Arnold was also interviewed by the Associated Press. After his interview, he complained:

This whole thing has gotten out of hand. I want to talk to the FBI or someone. Half the people look at me as a combination of Einstein, Flash Gordon and screwball. I wonder what my wife back in Idaho thinks.

Kenneth Arnold  //  July 1947

There were multiple other people who corroborated Arnold's story in addition to the crew of a United Airlines flight: a man in Richland, Washington; a woman in Yakima; and a member of the Washington State Forest Service. Other newspapers around Seattle also had reports of seeing flashes in the sky on the same day. Throughout July 1947, Arnold thought more about what he had seen, and became even more convinced the flashes he saw were of extraterrestrial origin.

In 1949 he was interviewed by the Saturday Evening Post, and said "Since my first observations and report of the so-called 'flying disks' I have spent a great deal of money and time thoroughly investigating the subject... There is no doubt in my mind but what these objects are aircraft of a strange design, and material that is unknown to the civilization of this earth."

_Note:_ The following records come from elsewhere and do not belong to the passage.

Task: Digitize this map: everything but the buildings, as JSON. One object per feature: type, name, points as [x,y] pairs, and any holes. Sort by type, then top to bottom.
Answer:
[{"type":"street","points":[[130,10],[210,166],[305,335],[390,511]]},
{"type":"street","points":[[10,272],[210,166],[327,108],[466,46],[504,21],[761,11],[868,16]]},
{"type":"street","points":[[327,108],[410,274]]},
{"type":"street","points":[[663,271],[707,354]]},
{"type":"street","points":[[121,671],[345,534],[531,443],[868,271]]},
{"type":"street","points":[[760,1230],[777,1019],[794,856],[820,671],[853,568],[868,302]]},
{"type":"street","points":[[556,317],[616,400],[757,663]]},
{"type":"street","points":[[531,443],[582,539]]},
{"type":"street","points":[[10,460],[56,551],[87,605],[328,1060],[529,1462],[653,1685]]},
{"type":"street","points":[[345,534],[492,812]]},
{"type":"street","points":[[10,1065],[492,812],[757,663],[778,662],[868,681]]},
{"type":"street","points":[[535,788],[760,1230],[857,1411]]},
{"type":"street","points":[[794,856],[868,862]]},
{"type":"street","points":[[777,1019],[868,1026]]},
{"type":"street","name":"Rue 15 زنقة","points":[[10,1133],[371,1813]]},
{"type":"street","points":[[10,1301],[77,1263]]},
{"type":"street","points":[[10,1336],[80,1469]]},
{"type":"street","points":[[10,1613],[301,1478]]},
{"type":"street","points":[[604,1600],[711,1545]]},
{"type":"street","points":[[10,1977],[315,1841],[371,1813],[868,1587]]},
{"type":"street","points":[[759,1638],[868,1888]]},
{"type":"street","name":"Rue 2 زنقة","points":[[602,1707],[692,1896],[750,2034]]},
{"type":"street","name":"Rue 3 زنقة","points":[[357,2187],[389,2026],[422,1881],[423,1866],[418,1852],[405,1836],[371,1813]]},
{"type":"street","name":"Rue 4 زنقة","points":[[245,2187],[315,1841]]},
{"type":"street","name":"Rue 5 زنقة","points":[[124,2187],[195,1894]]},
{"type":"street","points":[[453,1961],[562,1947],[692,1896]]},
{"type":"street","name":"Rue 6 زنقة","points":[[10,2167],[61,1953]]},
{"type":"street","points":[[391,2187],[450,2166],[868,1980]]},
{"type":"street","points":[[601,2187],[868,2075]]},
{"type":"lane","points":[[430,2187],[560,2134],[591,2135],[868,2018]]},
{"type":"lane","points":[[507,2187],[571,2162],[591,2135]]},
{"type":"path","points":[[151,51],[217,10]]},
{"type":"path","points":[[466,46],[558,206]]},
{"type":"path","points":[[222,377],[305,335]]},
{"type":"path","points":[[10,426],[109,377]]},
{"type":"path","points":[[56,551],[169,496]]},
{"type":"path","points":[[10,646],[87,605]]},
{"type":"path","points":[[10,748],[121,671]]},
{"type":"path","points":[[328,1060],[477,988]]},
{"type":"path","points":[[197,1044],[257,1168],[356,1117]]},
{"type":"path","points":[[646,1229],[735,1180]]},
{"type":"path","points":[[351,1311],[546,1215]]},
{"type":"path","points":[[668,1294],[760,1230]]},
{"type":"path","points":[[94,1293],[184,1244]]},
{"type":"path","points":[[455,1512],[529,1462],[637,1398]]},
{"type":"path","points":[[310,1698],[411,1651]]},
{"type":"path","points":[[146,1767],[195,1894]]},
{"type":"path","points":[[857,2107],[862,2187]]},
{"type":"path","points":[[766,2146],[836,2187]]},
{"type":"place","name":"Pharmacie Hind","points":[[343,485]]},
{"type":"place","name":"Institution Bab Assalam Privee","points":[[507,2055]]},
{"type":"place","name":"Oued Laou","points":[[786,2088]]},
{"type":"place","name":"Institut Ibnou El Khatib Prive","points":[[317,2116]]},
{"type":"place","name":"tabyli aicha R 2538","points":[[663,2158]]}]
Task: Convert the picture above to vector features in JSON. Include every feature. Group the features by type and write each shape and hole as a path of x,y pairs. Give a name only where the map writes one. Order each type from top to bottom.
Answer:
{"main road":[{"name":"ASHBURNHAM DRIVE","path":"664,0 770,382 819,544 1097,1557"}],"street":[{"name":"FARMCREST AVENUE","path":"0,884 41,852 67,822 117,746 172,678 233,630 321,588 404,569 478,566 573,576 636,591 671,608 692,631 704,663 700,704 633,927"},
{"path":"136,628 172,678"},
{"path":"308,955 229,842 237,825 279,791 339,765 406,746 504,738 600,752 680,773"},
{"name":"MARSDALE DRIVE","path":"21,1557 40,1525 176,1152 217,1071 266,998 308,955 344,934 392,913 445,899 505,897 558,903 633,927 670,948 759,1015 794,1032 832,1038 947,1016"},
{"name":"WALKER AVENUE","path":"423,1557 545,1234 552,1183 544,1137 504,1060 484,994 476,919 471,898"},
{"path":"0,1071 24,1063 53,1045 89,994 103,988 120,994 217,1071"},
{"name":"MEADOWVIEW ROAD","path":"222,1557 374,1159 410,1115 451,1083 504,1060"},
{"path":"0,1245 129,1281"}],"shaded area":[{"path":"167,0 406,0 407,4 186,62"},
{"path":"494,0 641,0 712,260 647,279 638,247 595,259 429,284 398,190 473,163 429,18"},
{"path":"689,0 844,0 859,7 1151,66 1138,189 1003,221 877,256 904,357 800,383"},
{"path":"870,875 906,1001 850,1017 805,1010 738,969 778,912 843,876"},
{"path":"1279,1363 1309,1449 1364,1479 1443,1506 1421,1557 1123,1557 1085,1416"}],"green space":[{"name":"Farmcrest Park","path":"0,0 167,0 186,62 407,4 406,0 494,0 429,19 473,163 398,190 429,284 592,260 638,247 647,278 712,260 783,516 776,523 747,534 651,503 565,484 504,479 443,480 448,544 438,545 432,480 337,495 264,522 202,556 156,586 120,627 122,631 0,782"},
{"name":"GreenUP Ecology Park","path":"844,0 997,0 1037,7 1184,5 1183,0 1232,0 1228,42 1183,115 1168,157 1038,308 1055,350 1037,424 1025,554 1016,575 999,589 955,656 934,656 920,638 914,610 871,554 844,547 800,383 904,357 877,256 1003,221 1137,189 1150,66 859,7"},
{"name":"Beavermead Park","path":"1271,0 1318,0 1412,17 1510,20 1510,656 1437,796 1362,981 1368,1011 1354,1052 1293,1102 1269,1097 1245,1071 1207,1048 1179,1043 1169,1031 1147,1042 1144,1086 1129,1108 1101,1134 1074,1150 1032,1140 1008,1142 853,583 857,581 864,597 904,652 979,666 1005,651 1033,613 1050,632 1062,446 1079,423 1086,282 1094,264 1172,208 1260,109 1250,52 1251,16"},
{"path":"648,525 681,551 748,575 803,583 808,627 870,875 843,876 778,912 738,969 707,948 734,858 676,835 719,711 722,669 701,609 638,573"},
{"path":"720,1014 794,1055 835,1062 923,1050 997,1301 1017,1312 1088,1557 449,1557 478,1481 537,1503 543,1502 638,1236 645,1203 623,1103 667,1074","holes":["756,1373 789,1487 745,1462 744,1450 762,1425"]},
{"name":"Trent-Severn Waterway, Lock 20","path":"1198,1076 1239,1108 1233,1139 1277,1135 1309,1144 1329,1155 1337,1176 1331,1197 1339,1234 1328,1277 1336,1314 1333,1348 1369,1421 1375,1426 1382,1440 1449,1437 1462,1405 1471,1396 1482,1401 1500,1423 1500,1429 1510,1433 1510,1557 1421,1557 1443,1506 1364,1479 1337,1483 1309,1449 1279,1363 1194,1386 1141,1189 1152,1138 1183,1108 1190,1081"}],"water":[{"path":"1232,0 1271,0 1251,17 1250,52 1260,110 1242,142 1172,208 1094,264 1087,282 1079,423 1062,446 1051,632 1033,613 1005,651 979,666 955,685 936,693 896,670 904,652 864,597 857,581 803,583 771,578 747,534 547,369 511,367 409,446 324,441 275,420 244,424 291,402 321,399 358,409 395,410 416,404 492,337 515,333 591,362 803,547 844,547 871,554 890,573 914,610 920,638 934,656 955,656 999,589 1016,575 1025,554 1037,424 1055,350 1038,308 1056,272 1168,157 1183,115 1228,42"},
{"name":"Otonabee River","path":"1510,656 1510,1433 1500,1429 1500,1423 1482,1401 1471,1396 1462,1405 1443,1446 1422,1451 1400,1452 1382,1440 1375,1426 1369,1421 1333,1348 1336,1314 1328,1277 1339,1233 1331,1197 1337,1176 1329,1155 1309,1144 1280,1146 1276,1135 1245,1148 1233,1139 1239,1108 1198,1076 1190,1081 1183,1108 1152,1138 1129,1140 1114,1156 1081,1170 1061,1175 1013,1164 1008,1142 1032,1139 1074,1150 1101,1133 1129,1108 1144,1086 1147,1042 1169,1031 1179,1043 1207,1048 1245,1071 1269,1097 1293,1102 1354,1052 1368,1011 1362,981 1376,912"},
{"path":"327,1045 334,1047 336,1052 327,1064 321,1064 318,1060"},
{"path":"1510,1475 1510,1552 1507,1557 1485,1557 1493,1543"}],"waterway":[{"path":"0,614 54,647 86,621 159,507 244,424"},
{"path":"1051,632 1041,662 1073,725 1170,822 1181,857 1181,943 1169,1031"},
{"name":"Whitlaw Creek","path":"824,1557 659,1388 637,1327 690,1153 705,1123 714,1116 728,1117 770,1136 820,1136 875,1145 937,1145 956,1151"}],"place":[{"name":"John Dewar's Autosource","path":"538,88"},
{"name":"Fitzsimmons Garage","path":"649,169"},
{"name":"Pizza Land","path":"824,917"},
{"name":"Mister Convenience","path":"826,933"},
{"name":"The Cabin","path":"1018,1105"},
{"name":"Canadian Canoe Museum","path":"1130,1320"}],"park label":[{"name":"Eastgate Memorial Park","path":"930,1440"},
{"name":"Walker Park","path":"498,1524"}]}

1950 rolled around, and Arnold did an interview with a broadcaster named Edward R. Murrow where he claimed he had three additional sightings of nine spacecraft since his first sighting.

Newspaper reports of Arnold's 1947 sighting coined the term we know so well today: "flying saucer."

Just over a week after Arnold's first encounter, a rancher near Corona, New Mexico brought debris found on his farm to the Roswell Sheriff's Office. He believed it to be from a UFO that crashed near his house a few weeks prior.